The panel referred to “compartmentalization” of information within and between companies, like the failure of onshore BP and Halliburton officials to report to rig workers known past problems. A similar tendency to hoard critical information was a crucial shortcoming identified by a similar commission named to look into the causes of the Sept. 11, 2001, terrorist attacks, which found that federal intelligence and law enforcement agencies failed to share data that might have identified the attackers.
Furthermore the panel also identified the inadequate performance of the regulators (namely the Interior Department’s Minerals Management Service that recently renamed the Bureau of Ocean Energy Management, Regulation and Enforcement) that lacked the personnel, training and muscle to do its job and had essentially been captured by the industry it was meant to police.
The key issue however is that the panel concluded that despite the risky nature of the operation “the accident of April 20 was avoidable” that ” resulted from clear mistakes made in the first instance by BP, Halliburton and Transocean, and by government officials who, relying too much on industry’s assertions of the safety of their operations, failed to create and apply a program of regulatory oversight that would have properly minimized the risk of deepwater drilling.”

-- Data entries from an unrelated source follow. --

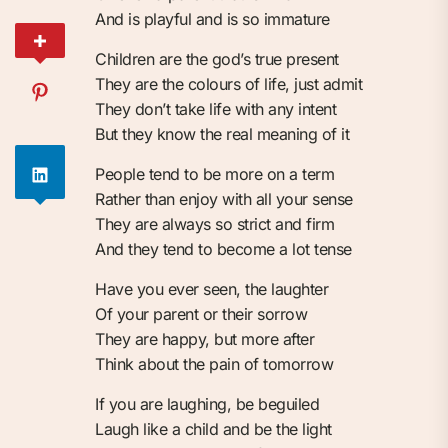
And is playful and is so immature
Children are the god’s true present
They are the colours of life, just admit
They don’t take life with any intent
But they know the real meaning of it
People tend to be more on a term
Rather than enjoy with all your sense
They are always so strict and firm
And they tend to become a lot tense
Have you ever seen, the laughter
Of your parent or their sorrow
They are happy, but more after
Think about the pain of tomorrow
If you are laughing, be beguiled
Laugh like a child and be the light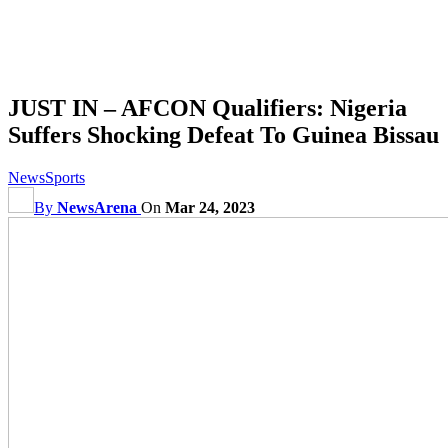
JUST IN – AFCON Qualifiers: Nigeria
Suffers Shocking Defeat To Guinea Bissau
News
Sports
By
NewsArena
On
Mar 24, 2023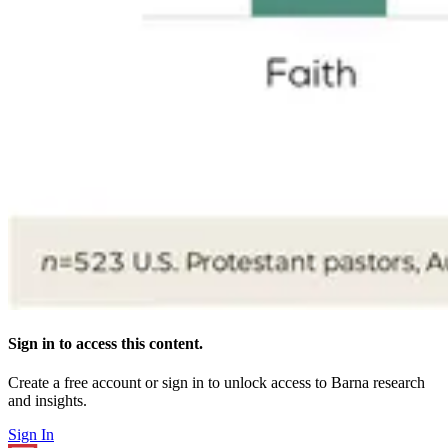
Sign in to access this content.
Create a free account or sign in to unlock access to Barna research
and insights.
Sign In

It is clear that we share a lot of common things as an industry, certainly there are several lessons to be learned within the wider range of Risk Management and proper integration in the decision making. Are we doing enough ? We have to wait and see. Certainly we have a lot more to expect out of the impact of the Deepwater Horizon Incident. Recent history indicates that there is always a major regulatory push out of a US Incident of that scale. It was called OPA 90 twenty years ago and Ship Security tens years ago. Most probably it will be named Risk Management Oversight this time.